Need a program that guarantees a fatal crash to reset my card

Does anyone have a program that guarantees a fatal CUDA crash? (permanent freeze, blue screen of death, etc. whatever the 1.0 driver can’t recover from)
I just found the random crashes i mentioned in another topic won’t happen between a fatal crash and the next non-fatal crash.
Source code and winXP executable are both welcome.
please send to hqm03ster@gmail.com or reply this topic.

Just try to write a cuda version of a forkbomb, and I’m sure you’ll manage to freeze the blasted card. Since the code on the card is asynchronous to the CPU runtime, I don’t know if the computer will freeze along with the GPU. Make sure to have as many bank conflicts as possible to worsen your forkbomb! External Media

Well, I tried this :)
It indeed managed to freeze CUDA. But it didn’t reset the card :(
I guess one has to confuse the driver more to reset it…

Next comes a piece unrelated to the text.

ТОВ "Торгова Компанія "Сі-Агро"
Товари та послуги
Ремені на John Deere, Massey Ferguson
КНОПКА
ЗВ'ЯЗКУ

Might as well just turn the power off as that is what you will have to do to recover from the freeze…

I already tried power off (interval varies from several seconds to a day) before posting this…

writing to random memory locations is always fun, and fast too, just adapt the parallel Mersenne twister for maximum crashing performance!

If that is the case I would suggest you must be referencing unintialised memory somewhere - go thru your code with a fine toothed comb.

I did that, several times, before I start posting stuff here. Trust me, I’m not the kind of people that ask such questions before making sure it’s not an initialization problem.
I have a memset after every alloc on both CPU and GPU. And the random behavior doesn’t change. The only thing I haven’t initializing is a PBO, which is NEVER read. And .bss should always be initialized in winXP.
I also tried running the program step-by-step to nail down the crash. But adding printf, gets or enough test code around a kernel launch would stop it from crashing. >_<
Basically, things are less likely to crash if extra code slow it down enough. That makes it sounds like temperature-related. But once it crashed when nvcpl.dll reports 58…

If you run in emulation mode do you still get errors of some kind? And I think by uninitialized memory, it was possible that osiris meant unallocated memory. ie you’re reading or writing past the end of the space you allocated. I’ve found that running in emulation mode with valgrind can help track down such cases.

That’s a useful suggestion, but not likely since I allocated everything quite conservatively… I’d try anyway.

My last emulation run was correct. Another one would take hours to complete, though:(

The new emulation run indeed succeeded.